The Scottish Startup Survey by Nick Freer
/In this year's inaugural Scottish Startup Survey, 95 per cent of respondents said they were looking to secure additional growth funding over the following twelve months. A more recent survey by one of the UK's top venture capitalists found that the next funding roundwas the single most stressful thing for founders when it comes to life leading a startup.
These findings confirmed what many already knew - when you're running a startup, it can be a hand to mouth existence and it takes certain types of individuals and teams to tough it out. You've got to spend the cash in the company account from the last funding round astutely on product and people, have the ability to deal with high levels of stress on a daily basis and all the time you need to be eying that next funding round.
As you start to scale your startup, the pressure only intensifies with more investors to keep happy, a growing workforce who need to be motivated and looked after, key partners and intermediaries and let's not forget the customer base.
The Scottish Startup Survey identified investment from angels and high net worths, the Scottish Investment Bank and venture capital or corporate venture funding as the most popular routes to funding, some way ahead of equity and debt crowdfunding.
While Glasgow-headquartered Scottish Equity Partners is the main exception to the rule when it comes to Scotland lacking critical mass in all things venture capital, Scotland gets high marks on the angel investor front and there are startups in other countries around the world that would kill to get the kind of support our startups get from Scottish Enterprise and the Scottish Investment Bank.
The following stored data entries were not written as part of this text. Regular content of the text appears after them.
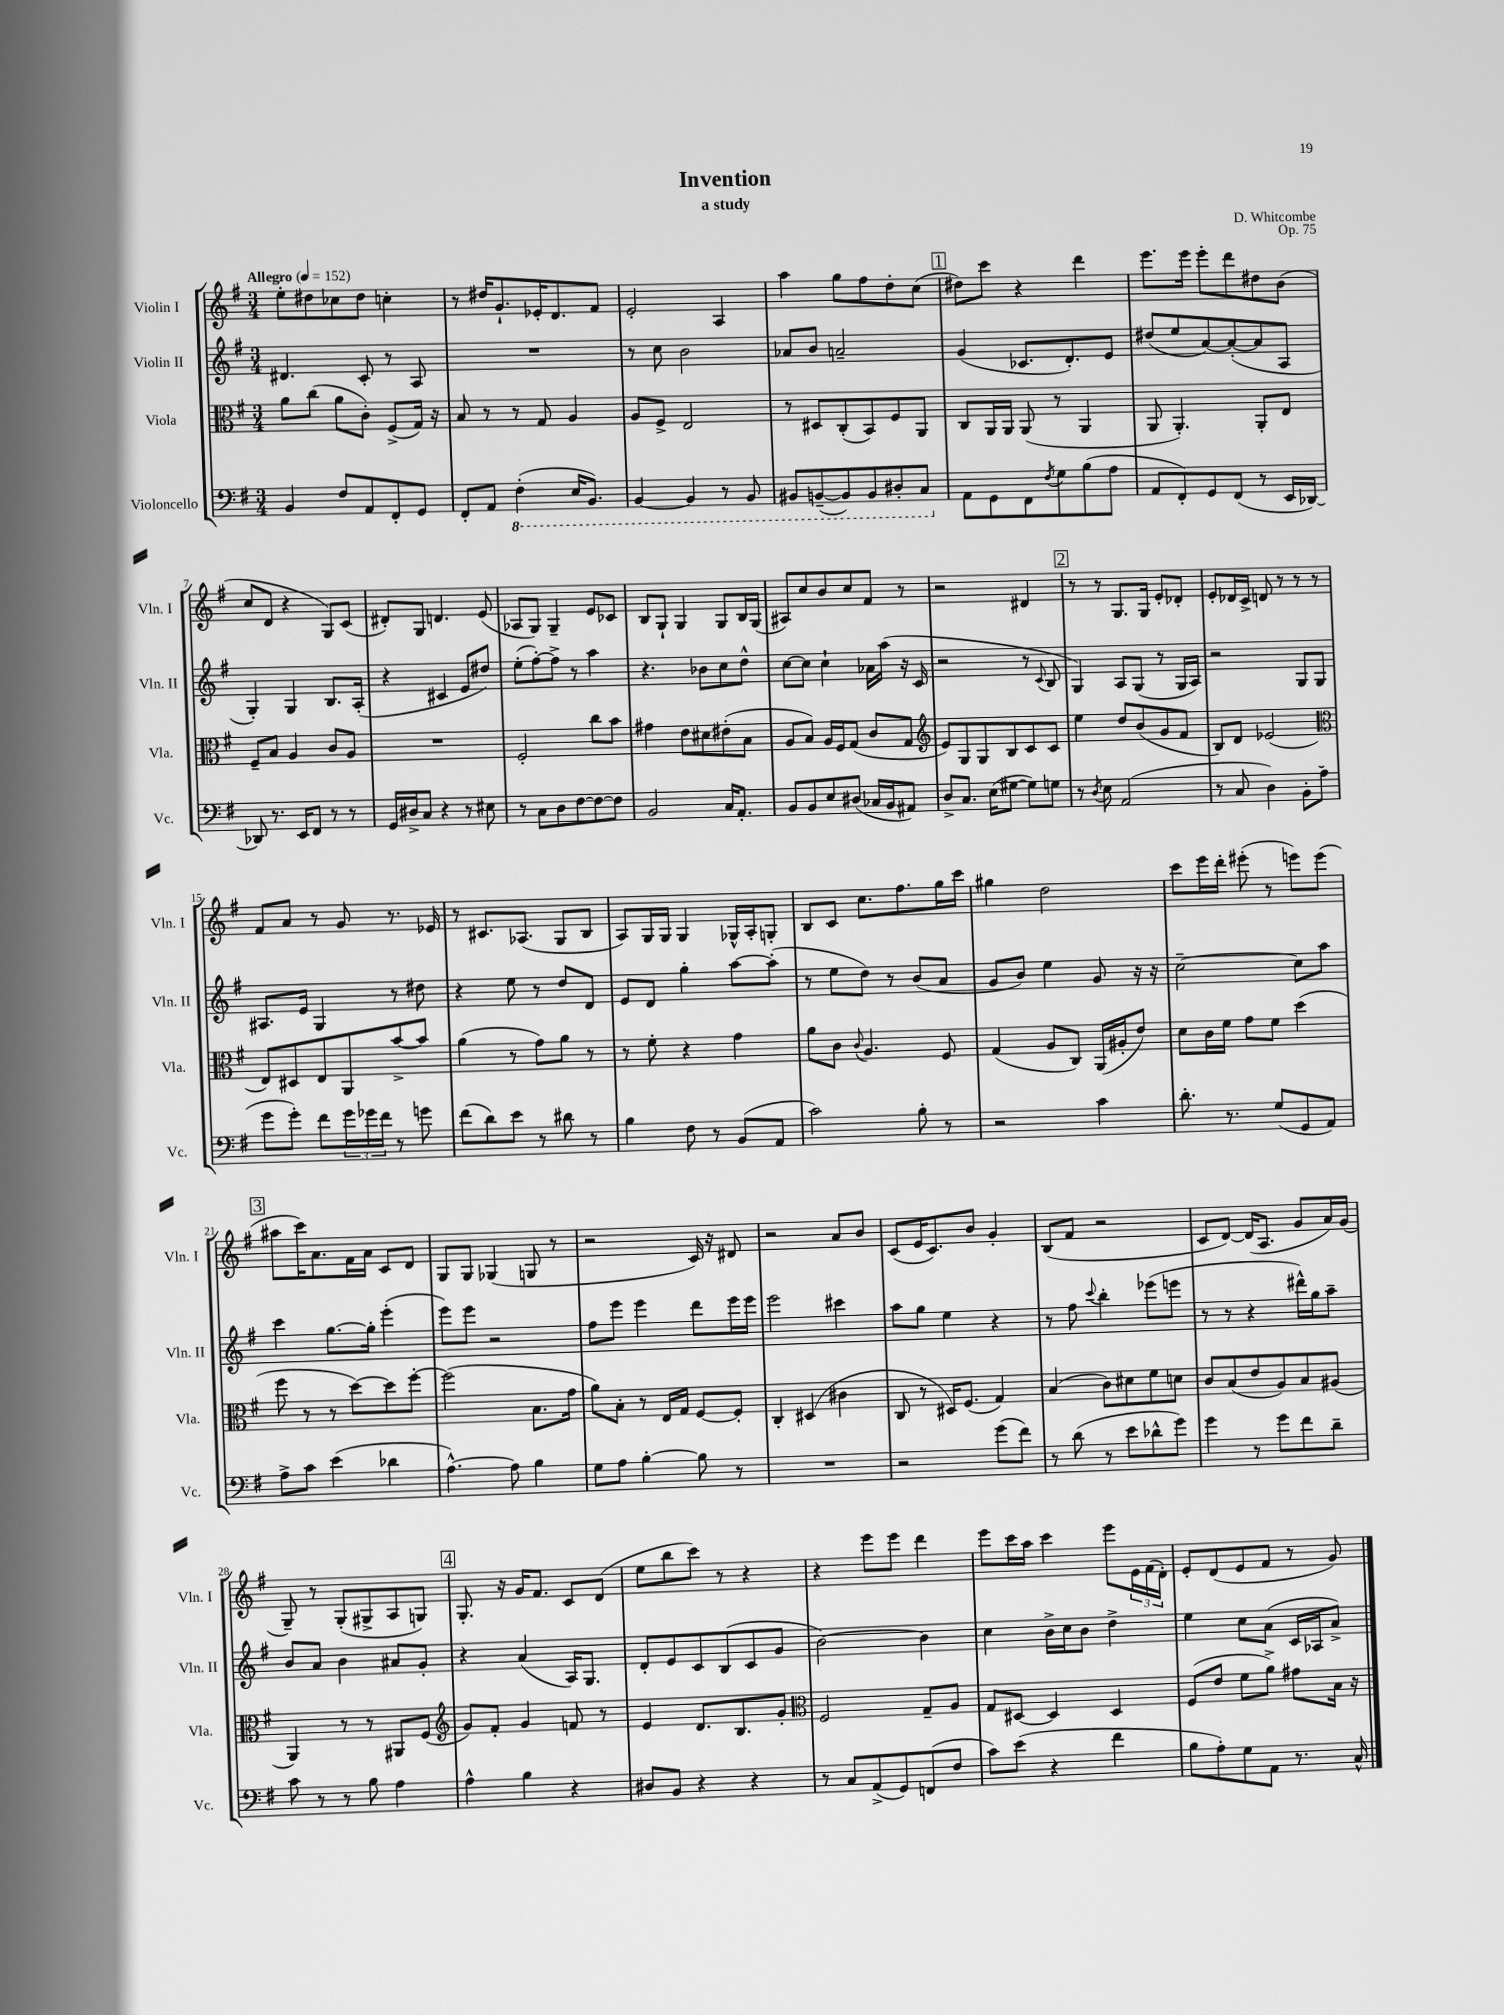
\header { title = "Invention" composer = "D. Whitcombe" subtitle = "a study" opus = "Op. 75" }
<<
\new StaffGroup <<
\new Staff = "s0" \with { instrumentName = "Violin I" shortInstrumentName = "Vln. I" } {
    \clef treble \key g \major \numericTimeSignature \time 3/4 \tempo "Allegro" 4 = 152
    e''8-. dis''8 ces''8 dis''8 c''4-. |
    r8 dis''16 g'8.-! ees'16-. d'8. fis'8 |
    e'2-. a4 |
    a''4 g''8 fis''8 d''8-. c''8( |
    \mark \markup { \box "1" } dis''8) c'''8 r4 d'''4 |
    e'''8. e'''16 e'''8-. d'''8 dis''8 b'8( |
    c''8 d'8 r4 g8) c'8( |
    dis'8-.) g8 d'4. e'8( |
    aes8 g8) g4-- e'8 ces'8 |
    b8 g8-! g4 g8 b16 g16( |
    ais8) c''8 b'8 c''8 fis'8 r8 |
    r2 dis'4 |
    \mark \markup { \box "2" } r8 r8 g8. g16 e'8-. des'8-. |
    e'8-. des'16 c'16-> d'8 r8 r8 r8 |
    fis'8 a'8 r8 g'8 r8. ees'16 |
    r8 cis'8. aes8.( g8 b8 |
    a8) g16 g16 g4 ges16-^ a16-. g8-. |
    b8 c'8 c''8. fis''8. g''16 c'''16 |
    gis''4 d''2 |
    c'''8 e'''16 d'''16-. eis'''8-.( r8 e'''8) e'''8( |
    \mark \markup { \box "3" } ais''8 c'''16) a'8. fis'16 a'16 c'8 d'8 |
    g8 g8 ges4( g8 r8 |
    r2 c'16) r16 dis'8 |
    r2 a'8 b'8 |
    c'8( e'16 c'8.) b'8 g'4-. |
    b8( fis'8 r2 |
    c'8 d'8~) d'16( a8. g'8 a'16) g'16( |
    g8--) r8 g8-.( gis8-> a8 g8) |
    \mark \markup { \box "4" } g8.-. r16 g'16 fis'8. c'8 d'8( |
    e''8 b''8 c'''8) r8 r4 |
    r4 e'''8 e'''8 d'''4 |
    e'''8 c'''16 a''16 c'''4 e'''8 \tuplet 3/2 { e'16 fis'16( d'16-.) } |
    e'8-. d'8( e'8 fis'8 r8 g'8) \bar "|." |
}
\new Staff = "s1" \with { instrumentName = "Violin II" shortInstrumentName = "Vln. II" } {
    \clef treble \key g \major \numericTimeSignature \time 3/4
    dis'4. c'8-. r8 a8 |
    R2. |
    r8 c''8 b'2 |
    aes'8 b'8 a'2-- |
    \mark \markup { \box "1" } g'4( ces'8. d'8.-.) e'8 |
    dis''8( e''8 a'8~) a'8~-.( a'8 a8 |
    g4-.) g4 b8. a16-.( |
    r4 cis'4 e'8 dis''8) |
    e''8-.( fis''8~-.) fis''8-> r8 a''4 |
    r4. bes'8 c''8 d''8-^ |
    c''8~ c''8 c''4-! aes'16 a''16( r16 c'16 |
    r2 r8 \appoggiatura { c'8 } b8 |
    \mark \markup { \box "2" } g4) a8 g8( r8 g16 a16) |
    r2 g8 g8 |
    ais8. e'16 g4 r8 dis''8 |
    r4 e''8 r8 d''8 d'8 |
    e'8 d'8 g''4-. a''8~ a''8-.( |
    r8 e''8 d''8) r8 b'8( a'8 |
    g'8 b'8) e''4 g'8 r16 r16 |
    c''2~-- c''8 a''8 |
    \mark \markup { \box "3" } c'''4 g''8.~ g''16-. e'''4-.( |
    e'''8) e'''8 r2 |
    fis''8 e'''8 e'''4 d'''8 e'''16 e'''16 |
    e'''2 cis'''4 |
    a''8 g''8 e''4 r4 |
    r8 fis''8 \appoggiatura { c'''8 } b''4-. ees'''8( e'''8 |
    r8 r8 r4 dis'''16-^) g''16 a''8-- |
    b'8 a'8 b'4 ais'8 g'8-. |
    \mark \markup { \box "4" } r4 a'4( a16) g8. |
    d'8-. e'8 c'8 b8( c'8 g'8 |
    b'2~) b'4 |
    c''4 b'16-> c''16 b'8 d''4-> |
    e''4 c''8 a'8( c'16 aes16 a'8->) \bar "|." |
}
\new Staff = "s2" \with { instrumentName = "Viola" shortInstrumentName = "Vla." } {
    \clef alto \key g \major \numericTimeSignature \time 3/4
    a'8 c''8( a'8 c'8-.) fis8->( g16) r16 |
    b8 r8 r8 g8 a4 |
    a8 fis8-> e2 |
    r8 dis8 c8-.( b,8) fis8 a,8 |
    \mark \markup { \box "1" } c8 a,16 a,16 a,8( r8 a,4 |
    a,8 a,4.-.) a,8-. e8 |
    fis8-- b8 a4 c'8 a8 |
    R2. |
    fis2-. c''8 b'8 |
    gis'4 e'8 dis'8 eis'8-.( b8 |
    a8 b8) a16 fis16 g8( c'8 g8 |
    \clef treble e'8) g8 g8 b8 c'8 c'8 |
    \mark \markup { \box "2" } e''4 d''8 b'8( g'8 fis'8 |
    b8) d'8 ees'2( |
    \clef alto e8) dis8 e8 a,8 b'8~-> b'8 |
    a'4( r8 g'8) a'8 r8 |
    r8 fis'8-. r4 g'4 |
    a'8 c'8 \appoggiatura { c'8 } a4. fis8 |
    g4( a8 c8) a,16( ais16-. e'8) |
    d'8 c'16 fis'16 g'8 fis'8 d''4( |
    \mark \markup { \box "3" } fis''8 r8 r8 d''8~) d''8 fis''8~-. |
    fis''2( b8. g'16 |
    a'8) b8-. r8 e16 g16 fis8~ fis8-. |
    c4-. dis4( cis'4 |
    c8 r8 dis16) fis8.( g4) |
    b4( c'8) dis'8 fis'8 d'8 |
    c'8 b8( e'8 a8) b8 ais8( |
    a,4) r8 r8 ais,8 fis8( |
    \mark \markup { \box "4" } \clef treble g'8) fis'8-. g'4 f'8 r8 |
    e'4 d'8. b8. g'8-. |
    \clef alto fis2 g8-- a8 |
    g8 dis8~ dis4 dis4 |
    fis8( e'8 fis'8 a'8->) gis'8 b16 r16 \bar "|." |
}
\new Staff = "s3" \with { instrumentName = "Violoncello" shortInstrumentName = "Vc." } {
    \clef bass \key g \major \numericTimeSignature \time 3/4
    b,4 fis8 a,8 fis,8-. g,8 |
    fis,8-. a,8 \ottava #-1 fis,4-.( e,16 b,,8.) |
    b,,4~ b,,4 r8 b,,8 |
    bis,,8 b,,8~--( b,,8) b,,8 dis,8-. c,8 \ottava #0 |
    \mark \markup { \box "1" } a,8 g,8 fis,8 \acciaccatura { fis8 } g8 b8( a8 |
    a,8 fis,8-.) g,8 fis,8( r8 e,16 des,16~) |
    des,8 r8. e,16 fis,8 r8 r8 |
    g,16 dis16-> c8 r4 r8 eis8 |
    r8 c8 d8 fis8~ fis8~ fis8 |
    b,2 c16 a,8.-. |
    b,8 b,8 e8 dis8( ces16 b,16 ais,8) |
    d8-> c8. e16( gis8~ gis8) g8 |
    \mark \markup { \box "2" } r8 \acciaccatura { d8 } e8 a,2( |
    r8 c8 d4) b,8-. a8( |
    g'8 g'8-.) fis'8 \tuplet 3/2 { g'16 ges'16 fis'16 } r8 g'8 |
    fis'8( d'8) e'8 r8 dis'8 r8 |
    b4 fis8 r8 b,8( a,8 |
    c'2) b8-. r8 |
    r2 c'4 |
    d'8.-. r8. g8( g,8 a,8) |
    \mark \markup { \box "3" } a8-> c'8 e'4( des'4 |
    a4.~-^) a8 b4 |
    g8 a8 b4~-. b8 r8 |
    R2. |
    r2 g'8( fis'8) |
    r8 d'8( r8 e'8 des'8-^ g'8) |
    g'4 r8 g'8 fis'8 d'8-- |
    c'8 r8 r8 b8 a4 |
    \mark \markup { \box "4" } a4-^ b4 r4 |
    dis8 b,8 r4 r4 |
    r8 c8 a,8->( g,8) f,8( fis8 |
    c'8) e'8( r4 fis'4 |
    b8 a8-.) g8 a,8 r8. c16-^ \bar "|." |
}
>>
>>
For this reason, recent reports of a dip in Scottish Enterprise funding for Scotland's early stage technology companies sent shockwaves through the tech scene. In addition to funding organisations like Scottish EDGE and Informatics Ventures, both integral moving parts in the success of Scotland's tech ecosystem in recent years, Scottish Enterprise via the Scottish Investment Bank, backs hundreds of our most promising young tech companies by co-investing with early stage commercial and private investors including our most prominent angel firms.
Thankfully, it appears that news of a funding decline may have been somewhat exaggerated and a Scottish Enterprise spokesperson went on the record fairly soon after reports broke with a reasonably punchy response that will allay concerns from tech founders across the the country.
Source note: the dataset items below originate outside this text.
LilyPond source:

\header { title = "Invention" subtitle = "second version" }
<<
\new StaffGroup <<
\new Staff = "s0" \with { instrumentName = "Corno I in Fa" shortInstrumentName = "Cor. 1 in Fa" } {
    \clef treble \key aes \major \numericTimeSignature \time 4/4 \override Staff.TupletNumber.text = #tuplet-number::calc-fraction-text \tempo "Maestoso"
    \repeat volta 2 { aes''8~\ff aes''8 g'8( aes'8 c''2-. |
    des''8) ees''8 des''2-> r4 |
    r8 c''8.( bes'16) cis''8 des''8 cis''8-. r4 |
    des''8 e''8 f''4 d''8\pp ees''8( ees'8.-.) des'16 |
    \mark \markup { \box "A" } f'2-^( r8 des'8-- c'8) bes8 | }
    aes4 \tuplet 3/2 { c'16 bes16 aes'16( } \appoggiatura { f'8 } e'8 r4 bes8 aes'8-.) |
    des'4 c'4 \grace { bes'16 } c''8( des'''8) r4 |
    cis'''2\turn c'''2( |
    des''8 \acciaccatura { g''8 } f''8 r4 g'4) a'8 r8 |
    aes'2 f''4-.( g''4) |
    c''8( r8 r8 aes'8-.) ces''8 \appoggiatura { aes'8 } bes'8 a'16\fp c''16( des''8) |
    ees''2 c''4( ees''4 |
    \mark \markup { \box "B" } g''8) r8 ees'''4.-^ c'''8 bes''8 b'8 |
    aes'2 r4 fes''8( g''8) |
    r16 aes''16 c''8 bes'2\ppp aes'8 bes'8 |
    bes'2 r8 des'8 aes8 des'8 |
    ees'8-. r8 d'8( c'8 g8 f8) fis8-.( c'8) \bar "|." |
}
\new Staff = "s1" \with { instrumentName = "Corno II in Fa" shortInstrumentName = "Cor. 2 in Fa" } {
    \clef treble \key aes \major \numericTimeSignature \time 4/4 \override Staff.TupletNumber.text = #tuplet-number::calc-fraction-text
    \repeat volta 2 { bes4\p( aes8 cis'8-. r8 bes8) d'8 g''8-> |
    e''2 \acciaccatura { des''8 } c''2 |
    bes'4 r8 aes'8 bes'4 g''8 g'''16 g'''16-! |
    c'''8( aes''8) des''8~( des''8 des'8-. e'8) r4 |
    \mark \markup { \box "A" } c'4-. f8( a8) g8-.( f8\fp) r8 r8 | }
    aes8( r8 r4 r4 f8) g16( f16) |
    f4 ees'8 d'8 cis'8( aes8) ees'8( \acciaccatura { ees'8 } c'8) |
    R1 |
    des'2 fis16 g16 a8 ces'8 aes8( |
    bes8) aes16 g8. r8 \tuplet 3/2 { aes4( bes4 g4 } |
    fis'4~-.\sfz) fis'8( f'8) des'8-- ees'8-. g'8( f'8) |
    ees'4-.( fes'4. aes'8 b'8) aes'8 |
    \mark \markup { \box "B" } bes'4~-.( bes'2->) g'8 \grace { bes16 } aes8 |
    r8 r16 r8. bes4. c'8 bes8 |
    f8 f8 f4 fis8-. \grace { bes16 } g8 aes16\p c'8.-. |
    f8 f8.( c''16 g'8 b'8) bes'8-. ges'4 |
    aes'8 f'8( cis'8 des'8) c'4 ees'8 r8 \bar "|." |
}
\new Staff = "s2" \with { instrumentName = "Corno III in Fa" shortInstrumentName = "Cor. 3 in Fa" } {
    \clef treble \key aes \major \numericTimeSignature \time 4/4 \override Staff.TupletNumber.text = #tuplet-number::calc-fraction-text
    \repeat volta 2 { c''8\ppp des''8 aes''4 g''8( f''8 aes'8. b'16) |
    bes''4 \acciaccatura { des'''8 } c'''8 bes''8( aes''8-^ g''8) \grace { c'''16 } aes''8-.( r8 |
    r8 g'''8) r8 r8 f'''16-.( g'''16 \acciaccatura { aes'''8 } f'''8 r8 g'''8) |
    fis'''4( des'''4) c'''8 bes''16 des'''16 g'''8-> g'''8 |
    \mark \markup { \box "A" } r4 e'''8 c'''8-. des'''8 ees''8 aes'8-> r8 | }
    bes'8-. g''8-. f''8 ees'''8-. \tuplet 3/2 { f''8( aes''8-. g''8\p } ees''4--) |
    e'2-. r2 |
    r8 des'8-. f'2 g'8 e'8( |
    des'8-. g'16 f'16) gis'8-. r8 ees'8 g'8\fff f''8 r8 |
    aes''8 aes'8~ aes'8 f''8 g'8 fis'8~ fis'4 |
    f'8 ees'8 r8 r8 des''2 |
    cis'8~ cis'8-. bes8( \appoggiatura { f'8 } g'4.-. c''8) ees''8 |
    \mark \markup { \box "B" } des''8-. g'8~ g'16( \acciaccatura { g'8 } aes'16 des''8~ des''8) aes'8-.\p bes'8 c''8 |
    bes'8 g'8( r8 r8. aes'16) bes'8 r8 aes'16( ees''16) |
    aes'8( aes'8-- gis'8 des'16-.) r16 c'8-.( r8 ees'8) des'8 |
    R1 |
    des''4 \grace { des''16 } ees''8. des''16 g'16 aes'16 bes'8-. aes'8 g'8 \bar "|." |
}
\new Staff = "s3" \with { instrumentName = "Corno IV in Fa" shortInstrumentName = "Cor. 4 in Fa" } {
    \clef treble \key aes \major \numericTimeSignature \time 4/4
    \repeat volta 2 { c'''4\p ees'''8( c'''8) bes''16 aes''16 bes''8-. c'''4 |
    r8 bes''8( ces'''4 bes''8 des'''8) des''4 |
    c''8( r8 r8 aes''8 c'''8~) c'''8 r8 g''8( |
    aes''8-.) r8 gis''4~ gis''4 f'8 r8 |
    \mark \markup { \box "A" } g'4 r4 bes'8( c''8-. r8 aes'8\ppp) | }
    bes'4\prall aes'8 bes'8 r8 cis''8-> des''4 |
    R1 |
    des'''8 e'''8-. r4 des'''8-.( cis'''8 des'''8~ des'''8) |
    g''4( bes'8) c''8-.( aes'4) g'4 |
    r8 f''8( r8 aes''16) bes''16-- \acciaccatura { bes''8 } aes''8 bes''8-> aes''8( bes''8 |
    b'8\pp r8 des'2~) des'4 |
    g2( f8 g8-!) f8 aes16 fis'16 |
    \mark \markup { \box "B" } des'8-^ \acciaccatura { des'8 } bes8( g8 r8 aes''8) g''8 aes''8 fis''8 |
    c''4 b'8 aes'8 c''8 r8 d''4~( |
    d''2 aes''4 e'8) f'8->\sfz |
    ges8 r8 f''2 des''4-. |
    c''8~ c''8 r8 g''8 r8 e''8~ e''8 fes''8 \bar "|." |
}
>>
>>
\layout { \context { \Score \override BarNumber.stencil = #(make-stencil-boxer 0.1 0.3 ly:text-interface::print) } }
My reading of the situation is that there will be something of a shortfall in funding but it won't be excessive. In current economic times, perhaps it shouldn't be such a surprise that government-backed funding schemes are subject to the occasional trough like this anyway.
According to one tech startup CEO I spoke to last week, the Brexit effect on Enterprise Investment Scheme (EIS) funding, which brings so much private investor money to the table, is a real and looming concern for the tech scene in Scotland; never mind what Brexit is going to mean for our future workforce.
Equity crowdfunding remains in vogue in 2017 - 20 per cent of tech founders are going down this route according to the Scottish Startup Survey - and it's been encouraging to see the recent success of Edinburgh fintech player Money Dashboard who got a £1 million plus crowd fund over the line with Crowdcube.
StoriiCare, the health tech startup founded by Cameron Graham and described as a "Facebook for the Care Sector", is also in train with a crowd fund of its own, in StoriiCare's case with Seedrs. StoriiCare illustrates the earlier point about fundraising never being far away from a CEO's thinking - as well as looking to raise around £300,000 with Seedrs this year, StoriiCare in already on track for a possible multi-million dollar series A round next year backed by Silicon Valley-based VCs.